>>
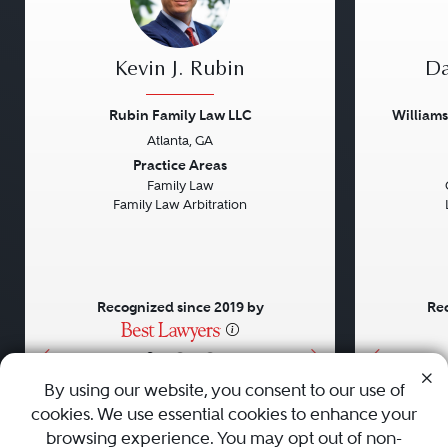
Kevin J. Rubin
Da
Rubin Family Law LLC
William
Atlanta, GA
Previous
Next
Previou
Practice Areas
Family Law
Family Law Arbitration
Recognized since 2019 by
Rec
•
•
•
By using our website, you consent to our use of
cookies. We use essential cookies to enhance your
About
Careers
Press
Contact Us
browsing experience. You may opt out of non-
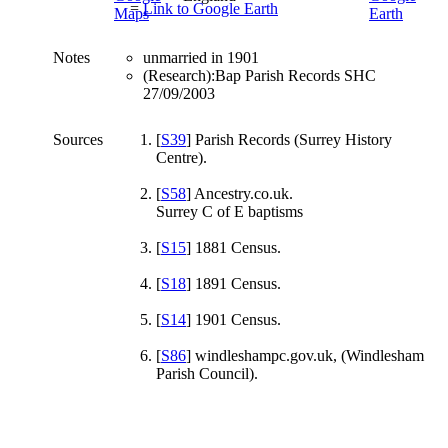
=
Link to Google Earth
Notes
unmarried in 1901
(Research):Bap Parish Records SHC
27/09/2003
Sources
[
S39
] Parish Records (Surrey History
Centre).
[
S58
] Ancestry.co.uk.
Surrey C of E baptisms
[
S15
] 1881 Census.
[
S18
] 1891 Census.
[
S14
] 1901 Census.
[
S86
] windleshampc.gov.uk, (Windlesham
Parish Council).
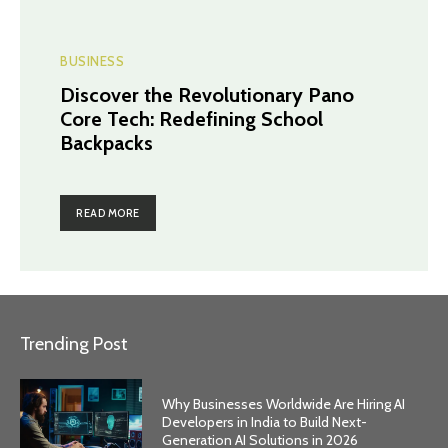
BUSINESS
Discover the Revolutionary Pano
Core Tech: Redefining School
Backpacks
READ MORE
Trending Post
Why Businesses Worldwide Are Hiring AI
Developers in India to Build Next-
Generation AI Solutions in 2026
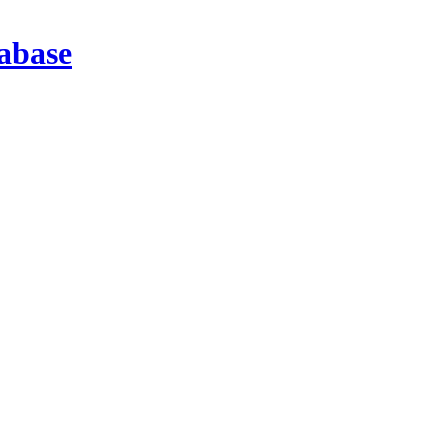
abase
<<
>>
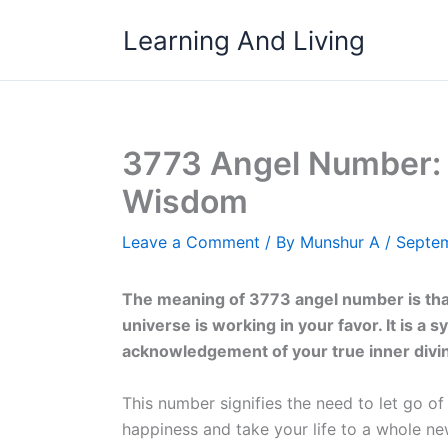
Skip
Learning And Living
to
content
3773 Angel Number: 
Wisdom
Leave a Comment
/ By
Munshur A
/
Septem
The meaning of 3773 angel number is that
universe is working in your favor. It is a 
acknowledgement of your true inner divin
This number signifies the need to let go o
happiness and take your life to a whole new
<<
- _EXERCISE_:
The range runs from the line with "Learning And Living" up to and including the line with "happiness and take your life to a whole new" in the listing above; please write out exactly those lines and nothing more.

- _TASK ANSWER_:
Learning And Living
to
content
3773 Angel Number: 
Wisdom
Leave a Comment
/ By
Munshur A
/
Septem
The meaning of 3773 angel number is that
universe is working in your favor. It is a 
acknowledgement of your true inner divin
This number signifies the need to let go o
happiness and take your life to a whole new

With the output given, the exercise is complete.